Maurer began to focus more on lacrosse in high school when she gave up playing travel basketball about halfway through her prep career. But she still played both sports throughout her time at St. Anthony’s — plus volleyball in the fall. She helped all three sports win league championships at various times, and was selected all-state in volleyball.
“In general I have a passion for sports. In the summer I’ll play lacrosse during the day and then pickup basketball at night. That competition is something I have always loved,” says Maurer, who attributes that aspect of her personality to her father Robert. “He’s always pushed me in a certain way and expected the best from me, and that’s definitely helped me. No one wants to let their dad down, or let any of their family members down. It’s always been like he’s given me that little extra edge and that competitiveness that helps me to love sports and excel the way I do.”
During her junior basketball season, Maurer was involved in a car accident while traveling with some of her teammates. She broke both her left pelvis and her right ankle, ending her season and sending her into recovery and rehab. When lacrosse season rolled around, her St. Anthony’s team was scheduled to face another top-10 power, Good Counsel, and Maurer wanted to get back on the field for the showdown, even though her mobility was still limited. She ended up scoring eight goals and her team won in double-overtime.
“She has more heart and will to win than any kid I’ve ever met,” noted her prep coach, Corinne Broesler Lomangino.
Lomangino played her collegiate lacrosse under Kimel at Duke, graduating in 2004, and has built St. Anthony’s into a national force. During Maurer’s senior year, the Friars were ranked No. 1 in the country in a preseason poll by ESPN Rise, and the roster included an astounding 14 players who were committed to college programs. The team won the Catholic league title every season Maurer was there and overall went 31-5 during her last two years, when she scored 124 goals.
Maurer considered Lomangino an important resource during the recruiting process and says her coach encouraged her to go where she felt the most comfortable.

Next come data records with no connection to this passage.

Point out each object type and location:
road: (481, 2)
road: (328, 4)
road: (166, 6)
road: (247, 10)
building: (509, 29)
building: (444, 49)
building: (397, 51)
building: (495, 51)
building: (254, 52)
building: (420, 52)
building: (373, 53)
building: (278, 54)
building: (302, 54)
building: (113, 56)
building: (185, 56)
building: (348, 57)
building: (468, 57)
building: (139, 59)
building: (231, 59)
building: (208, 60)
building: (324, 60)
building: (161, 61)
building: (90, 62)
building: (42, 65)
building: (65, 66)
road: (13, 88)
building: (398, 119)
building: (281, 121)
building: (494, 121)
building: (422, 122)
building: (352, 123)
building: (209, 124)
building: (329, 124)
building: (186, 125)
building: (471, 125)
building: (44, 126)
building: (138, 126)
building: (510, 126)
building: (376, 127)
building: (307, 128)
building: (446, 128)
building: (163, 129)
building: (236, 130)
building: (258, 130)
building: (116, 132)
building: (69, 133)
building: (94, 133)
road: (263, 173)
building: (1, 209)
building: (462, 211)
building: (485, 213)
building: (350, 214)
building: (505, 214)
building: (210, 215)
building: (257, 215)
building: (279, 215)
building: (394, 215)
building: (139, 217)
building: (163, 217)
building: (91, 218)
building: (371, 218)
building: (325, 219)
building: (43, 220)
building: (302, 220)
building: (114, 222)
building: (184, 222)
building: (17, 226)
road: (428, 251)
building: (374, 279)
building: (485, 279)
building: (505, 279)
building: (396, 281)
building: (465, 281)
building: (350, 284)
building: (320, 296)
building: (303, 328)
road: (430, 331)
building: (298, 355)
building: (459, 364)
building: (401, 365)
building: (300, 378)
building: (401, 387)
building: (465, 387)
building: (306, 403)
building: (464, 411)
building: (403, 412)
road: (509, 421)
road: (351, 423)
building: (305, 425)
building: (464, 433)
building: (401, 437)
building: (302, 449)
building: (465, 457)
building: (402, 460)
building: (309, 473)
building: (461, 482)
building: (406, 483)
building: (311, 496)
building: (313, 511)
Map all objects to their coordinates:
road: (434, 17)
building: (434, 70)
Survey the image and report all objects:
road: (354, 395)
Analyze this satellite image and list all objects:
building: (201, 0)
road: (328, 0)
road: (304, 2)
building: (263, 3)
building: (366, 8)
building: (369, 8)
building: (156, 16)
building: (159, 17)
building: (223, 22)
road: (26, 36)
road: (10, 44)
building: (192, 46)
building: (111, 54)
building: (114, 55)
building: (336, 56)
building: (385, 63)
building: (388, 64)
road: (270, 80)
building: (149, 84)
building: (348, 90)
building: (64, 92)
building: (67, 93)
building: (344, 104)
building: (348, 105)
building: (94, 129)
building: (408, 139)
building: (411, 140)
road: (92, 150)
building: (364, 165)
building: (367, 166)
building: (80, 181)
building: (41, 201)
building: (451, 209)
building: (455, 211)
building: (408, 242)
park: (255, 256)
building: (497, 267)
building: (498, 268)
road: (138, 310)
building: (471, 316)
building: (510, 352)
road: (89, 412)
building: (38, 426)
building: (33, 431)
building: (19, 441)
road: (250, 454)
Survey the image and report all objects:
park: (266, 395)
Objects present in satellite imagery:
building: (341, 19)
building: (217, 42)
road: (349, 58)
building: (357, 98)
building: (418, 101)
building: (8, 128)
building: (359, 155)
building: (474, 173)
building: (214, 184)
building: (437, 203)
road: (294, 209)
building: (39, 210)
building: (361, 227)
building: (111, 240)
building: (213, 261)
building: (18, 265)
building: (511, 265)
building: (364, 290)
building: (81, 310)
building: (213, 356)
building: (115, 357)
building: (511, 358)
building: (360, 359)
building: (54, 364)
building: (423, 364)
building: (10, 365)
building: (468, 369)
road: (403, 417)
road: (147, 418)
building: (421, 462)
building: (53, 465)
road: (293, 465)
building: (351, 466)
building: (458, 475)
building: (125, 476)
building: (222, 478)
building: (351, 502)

Maurer first got turned on to Duke as a sophomore when Lomangino brought their team to the Triangle area to play some local schools. Then she came back in the summer for camp. “I just loved it — the program, the campus, everything. When I stepped on campus it was the right feel and right fit for me,” she recalls.
When Maurer and her teammates take the field this year, they walk past a sign in their locker room that features a picture of the NCAA championship trophy and the caption “Limitless,” which is the team’s mantra. “That helps us get our minds right for practice and games,” Maurer says.
The Blue Devils’ minds were in that right place for the start of a recent game against Vanderbilt, as they built up an early 8-0 advantage. But Vandy came back and eventually tied the score at 10. Then, says Kimel, Maurer’s intense competitiveness revealed itself again.
“Kerrin had two scoring opportunities that she made sure she finished,” Kimel explains. “They were questionable, both 8-meter shots on tough angles. Do you take it or do you not take it? She went in and in both situations threw great fakes and really saw the cage. That’s how I see her evolving. And her emotion after she scored really helped shove the momentum in our direction at a key point in the game when Vanderbilt was still hanging around.”
As Maurer will tell you, emotion and sport go hand-in-hand for her, whether she’s playing point guard, quarterback — or both.